What I’ve just said in the last section amounts to a defense of pluralism. Still, even a pluralist should fear horrors of scientific progress, besides the potential for technological blowback. First, this pluralism shows at best that the scientistic prediction is improbable, but there’s a readily-understood way for the mechanistic picture to be the last one standing, after all. We might forget the artistic side of our thinking. As Nietzsche said, metaphors become concretized over time so that they lose their freshness and they’re eventually taken as literal rather than figurative. We forget the comparisons that gave rise to the metaphors that are implicit in the meaning of our words, and so we think our natural language gives us a transparent window on the world, whereas that language expresses human biases at every turn. Scientists prefer artificial languages that aren’t so burdened by parochial experiences, so even if their theories remain metaphorical, perhaps we’ll stop speaking natural languages, influenced as we are by the computers we interact with more and more. Maybe our imagination, emotion, intuition, and creativity will atrophy as our habits continue to be shaped by our artificial environments. Then again, we’d be looking not so much at a scientific revelation of what we’ve always really been, but at a transformation of human nature for the worse.

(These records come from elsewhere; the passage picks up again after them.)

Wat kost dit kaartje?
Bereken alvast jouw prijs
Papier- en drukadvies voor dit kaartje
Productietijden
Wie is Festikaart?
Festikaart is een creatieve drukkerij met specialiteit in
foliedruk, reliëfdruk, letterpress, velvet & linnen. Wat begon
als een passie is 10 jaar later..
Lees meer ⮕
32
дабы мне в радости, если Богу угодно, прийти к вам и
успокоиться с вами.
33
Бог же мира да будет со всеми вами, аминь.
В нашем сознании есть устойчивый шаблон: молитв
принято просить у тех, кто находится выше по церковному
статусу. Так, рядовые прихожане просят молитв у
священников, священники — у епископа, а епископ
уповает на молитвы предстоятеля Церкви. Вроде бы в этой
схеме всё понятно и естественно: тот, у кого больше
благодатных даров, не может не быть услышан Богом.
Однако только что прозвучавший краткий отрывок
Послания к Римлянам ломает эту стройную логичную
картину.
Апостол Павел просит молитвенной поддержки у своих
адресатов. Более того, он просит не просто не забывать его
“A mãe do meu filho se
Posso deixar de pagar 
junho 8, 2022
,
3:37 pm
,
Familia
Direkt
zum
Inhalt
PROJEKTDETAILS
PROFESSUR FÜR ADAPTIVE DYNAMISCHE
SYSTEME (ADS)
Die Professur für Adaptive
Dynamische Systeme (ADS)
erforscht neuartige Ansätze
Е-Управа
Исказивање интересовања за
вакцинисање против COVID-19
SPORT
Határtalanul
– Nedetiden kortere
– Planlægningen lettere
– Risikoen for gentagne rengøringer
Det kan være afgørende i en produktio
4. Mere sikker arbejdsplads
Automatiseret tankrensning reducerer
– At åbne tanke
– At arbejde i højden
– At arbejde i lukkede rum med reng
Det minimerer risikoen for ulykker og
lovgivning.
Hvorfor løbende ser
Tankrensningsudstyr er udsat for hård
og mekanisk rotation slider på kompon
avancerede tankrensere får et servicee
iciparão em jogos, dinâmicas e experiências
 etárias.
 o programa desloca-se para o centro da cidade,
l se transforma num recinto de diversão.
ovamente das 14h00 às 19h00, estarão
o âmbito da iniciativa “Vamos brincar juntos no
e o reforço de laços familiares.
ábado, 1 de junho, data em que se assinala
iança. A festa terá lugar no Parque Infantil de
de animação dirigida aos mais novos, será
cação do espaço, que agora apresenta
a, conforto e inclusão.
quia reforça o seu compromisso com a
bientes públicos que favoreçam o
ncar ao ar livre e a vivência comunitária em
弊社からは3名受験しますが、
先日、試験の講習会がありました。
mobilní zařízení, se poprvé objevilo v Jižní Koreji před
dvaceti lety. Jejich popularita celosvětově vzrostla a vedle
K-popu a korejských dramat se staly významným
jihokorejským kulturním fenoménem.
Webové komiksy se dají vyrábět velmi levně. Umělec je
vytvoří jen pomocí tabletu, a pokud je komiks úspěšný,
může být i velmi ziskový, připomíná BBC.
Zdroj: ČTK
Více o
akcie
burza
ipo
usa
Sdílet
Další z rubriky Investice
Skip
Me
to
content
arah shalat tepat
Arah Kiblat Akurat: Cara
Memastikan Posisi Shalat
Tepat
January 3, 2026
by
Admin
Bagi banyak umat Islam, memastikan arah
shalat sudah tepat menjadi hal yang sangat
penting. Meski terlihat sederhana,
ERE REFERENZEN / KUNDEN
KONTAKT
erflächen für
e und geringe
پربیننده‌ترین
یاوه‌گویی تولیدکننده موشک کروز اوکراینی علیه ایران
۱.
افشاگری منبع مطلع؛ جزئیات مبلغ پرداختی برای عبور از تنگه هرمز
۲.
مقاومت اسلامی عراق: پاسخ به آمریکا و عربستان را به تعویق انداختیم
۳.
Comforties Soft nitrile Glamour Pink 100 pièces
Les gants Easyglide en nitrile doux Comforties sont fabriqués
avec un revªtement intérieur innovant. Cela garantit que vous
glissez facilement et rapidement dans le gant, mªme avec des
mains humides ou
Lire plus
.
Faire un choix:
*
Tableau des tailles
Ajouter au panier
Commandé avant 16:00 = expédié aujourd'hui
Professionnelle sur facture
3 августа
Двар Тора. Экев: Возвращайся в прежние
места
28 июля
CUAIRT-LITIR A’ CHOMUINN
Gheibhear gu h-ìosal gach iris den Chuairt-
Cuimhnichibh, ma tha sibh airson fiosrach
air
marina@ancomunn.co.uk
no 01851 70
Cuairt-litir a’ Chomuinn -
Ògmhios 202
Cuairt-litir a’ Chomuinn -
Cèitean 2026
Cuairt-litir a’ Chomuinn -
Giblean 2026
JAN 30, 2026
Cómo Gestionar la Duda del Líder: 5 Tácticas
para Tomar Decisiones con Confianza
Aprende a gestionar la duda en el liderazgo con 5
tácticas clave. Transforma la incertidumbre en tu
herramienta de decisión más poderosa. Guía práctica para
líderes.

Second, although the mechanistic picture needn’t conflict with the intuitive one, since the former can explain how the latter emerges, the two may nevertheless conflict in certain instances. Not all values, ideals, meanings, and metaphors are equal, and so there’s a need for them to cohere with science’s causal picture of how things work. Thus, science continues to challenge our lazy, obsolete intuitions which aren’t so much falsified by the causal theory, but rendered counterproductive and uninspiring in philosophical or religious terms. Ancient myths of supernatural, personal dimensions and vain conceits of our centrality to the world are exceedingly hard to maintain alongside the scientific picture. I don’t think this means we should settle just for the scientific, causal point of view; instead, we should create better myths to satisfy our artistic side.